A central theme is the social and environmental cost of scaling these systems, including increased energy and water use, the appropriation of creative work for training, and the outsourcing of ghost work to low-paid data workers worldwide. These costs are linked to workplace effects, with the authors arguing that automation rarely eliminates jobs outright and more often degrades them through surveillance, work intensification, and unpaid oversight. As alternatives to passive adoption, the authors propose concrete responses: asking precise questions about what is being automated and why, demanding transparency about data and evaluation, and practicing what they call strategic refusal when deployment conflicts with evidence or values.

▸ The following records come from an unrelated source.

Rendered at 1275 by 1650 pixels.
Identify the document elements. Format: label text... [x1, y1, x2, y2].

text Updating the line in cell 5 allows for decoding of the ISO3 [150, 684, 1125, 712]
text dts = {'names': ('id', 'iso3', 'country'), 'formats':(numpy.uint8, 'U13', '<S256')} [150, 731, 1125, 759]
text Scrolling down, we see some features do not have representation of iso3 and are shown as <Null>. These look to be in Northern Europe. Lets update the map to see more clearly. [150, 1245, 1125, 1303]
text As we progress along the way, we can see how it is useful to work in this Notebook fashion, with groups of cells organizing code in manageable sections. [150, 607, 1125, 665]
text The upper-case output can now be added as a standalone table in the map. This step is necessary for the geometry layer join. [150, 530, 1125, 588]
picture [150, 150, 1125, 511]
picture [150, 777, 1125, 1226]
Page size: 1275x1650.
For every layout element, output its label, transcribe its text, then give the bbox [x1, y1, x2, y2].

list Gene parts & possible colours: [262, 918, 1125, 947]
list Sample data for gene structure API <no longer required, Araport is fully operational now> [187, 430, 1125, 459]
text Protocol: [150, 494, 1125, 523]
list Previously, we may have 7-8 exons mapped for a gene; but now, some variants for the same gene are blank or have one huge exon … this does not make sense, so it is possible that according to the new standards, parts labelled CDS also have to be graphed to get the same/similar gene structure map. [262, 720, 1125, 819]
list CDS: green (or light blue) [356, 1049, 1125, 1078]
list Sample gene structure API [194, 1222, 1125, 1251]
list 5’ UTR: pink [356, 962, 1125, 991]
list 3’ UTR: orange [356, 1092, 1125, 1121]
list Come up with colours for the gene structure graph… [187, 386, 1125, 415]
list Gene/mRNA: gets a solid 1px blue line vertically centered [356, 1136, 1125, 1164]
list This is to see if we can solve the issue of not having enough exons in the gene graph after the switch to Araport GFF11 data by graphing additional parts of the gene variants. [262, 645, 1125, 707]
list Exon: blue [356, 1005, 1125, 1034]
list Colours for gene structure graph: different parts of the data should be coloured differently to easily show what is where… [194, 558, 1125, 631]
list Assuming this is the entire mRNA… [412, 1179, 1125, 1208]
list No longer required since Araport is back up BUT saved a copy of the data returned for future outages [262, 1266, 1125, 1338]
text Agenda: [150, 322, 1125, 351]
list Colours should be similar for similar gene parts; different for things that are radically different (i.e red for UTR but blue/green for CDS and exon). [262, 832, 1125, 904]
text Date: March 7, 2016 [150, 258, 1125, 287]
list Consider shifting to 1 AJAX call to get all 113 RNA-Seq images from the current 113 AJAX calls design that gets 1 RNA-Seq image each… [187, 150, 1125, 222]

The book also develops a vocabulary for public debate, rejecting both boosterish and doomerish narratives as grounded in the same assumption that AI is a singular, autonomous force. The authors recommend reading strategies such as favoring trusted human sources over automated summaries and using humor to deflate inflated claims. They describe a link between language to policy and power, arguing that precise terminology can help policymakers and the public resist austerity-driven automation and demand accountability for errors and harms.

==Reception==
The Guardian praised the book's myth-busting approach and its analysis of how hype erodes cultural and civic life by normalizing synthetic media as a substitute for human judgment. Kirkus Reviews described it as a contrarian account that catalogs concrete risks while cutting through speculative predictions. An interview in Business Insider highlighted the authors' accessible frameworks, including their proposal to describe chatbots as conversation simulators and to evaluate systems in terms of values, labor, and evidence. Coverage in GeekWire emphasized the book's call for resistance through collective bargaining, stronger data rights, and a norm of rejecting deployments that fail basic standards of necessity and evaluation.

Some reviews were more critical. A review in LLRX argued that the book's tone could be overly polemical and that it gave limited attention to potential benefits claimed for generative systems. Coverage in the Financial Times focused on Bender's broader public scholarship, situating the book within her long-standing critique of anthropomorphic narratives about large language models and her advocacy for more democratic oversight of automated systems.